RIO DE JANEIRO -- Edward Snowden has very sensitive "blueprints" detailing how the National Security Agency operates that would allow someone who read them to evade or even duplicate NSA surveillance, a journalist close to the intelligence leaker said Sunday.
Glenn Greenwald, a columnist with The Guardian newspaper who closely communicates with Snowden and first reported on his intelligence leaks, told The Associated Press that the former NSA systems analyst has "literally thousands of documents" that constitute "basically the instruction manual for how the NSA is built."
"In order to take documents with him that proved that what he was saying was true he had to take ones that included very sensitive, detailed blueprints of how the NSA does what they do," Greenwald said in the interview in Brazil, where he lives. He said the interview took place about four hours after his last interaction with Snowden, with whom he said he's in almost daily contact.

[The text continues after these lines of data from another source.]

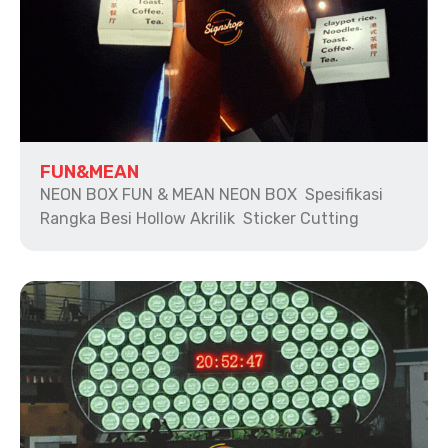
FUN&MEAN
NEON BOX FUN & MEAN NEON BOX Spesifikasi
Rangka Besi Hollow Akrilik Sticker Cutting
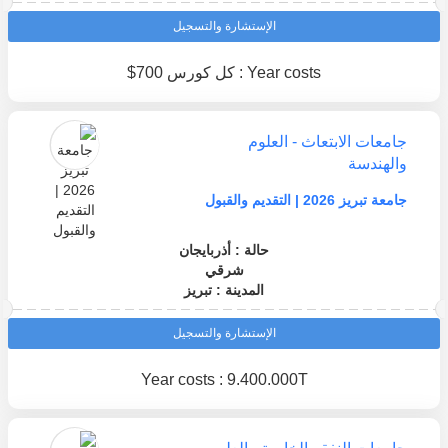
الإستشارة والتسجيل
Year costs : كل كورس 700$
جامعات الابتعاث - العلوم
والهندسة
جامعة تبريز 2026 | التقديم والقبول
حالة : أذربايجان
شرقي
المدينة : تبريز
الإستشارة والتسجيل
Year costs : 9.400.000T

Snowden emerged from weeks of hiding in a Moscow airport Friday, and said he was willing to stop leaking secrets about U.S. surveillance programs if Russia would give him asylum until he can move on to Latin America.
Greenwald told The AP that Snowden has insisted the information from those documents not be made public. The journalist said it "would allow somebody who read them to know exactly how the NSA does what it does, which would in turn allow them to evade that surveillance or replicate it."
Despite their sensitivity, the journalist said he didn't think that disclosure of the documents would prove harmful to Americans or their national security.
"I think it would be harmful to the U.S. government, as they perceive their own interests, if the details of those programs were revealed," said the 46-year-old former constitutional and civil rights lawyer who has written three books contending the government has violated personal rights in the name of protecting national security.
He has previously said the documents have been encrypted to help ensure their safekeeping.
Greenwald, who has also co-authored a series of articles in Rio de Janeiro's O Globo newspaper focusing on NSA actions in Latin America, said he expected to continue publishing further stories based on other of Snowden's documents for the next four months.
Upcoming stories would likely include details on "other domestic spying programs that have yet to be revealed" which are similar in scope to those he has been reporting on. He did not provide any further details on the nature of those programs.
Greenwald said he deliberately avoids talking to Snowden about issues related to where the former analyst might seek asylum to avoid possible legal problems himself.
Snowden is believed to be stuck in the transit area of Moscow's main international airport, where he arrived from Hong Kong on June 23. He's had offers of asylum from Venezuela, Nicaragua and Bolivia, but because his U.S. passport has been revoked, the logistics of reaching whichever country he chooses are complicated.
Still, Greenwald said that Snowden remains "calm and tranquil," despite his predicament.
"I haven't sensed an iota of remorse or regret or anxiety over the situation that he's in," said Greenwald, speaking at a hotel in Rio de Janeiro, where he's lived for the past eight years. "He's of course tense and focused on his security and his short-term well-being to the best extent that he can, but he's very resigned to the fact that things might go terribly wrong and he's at peace with that."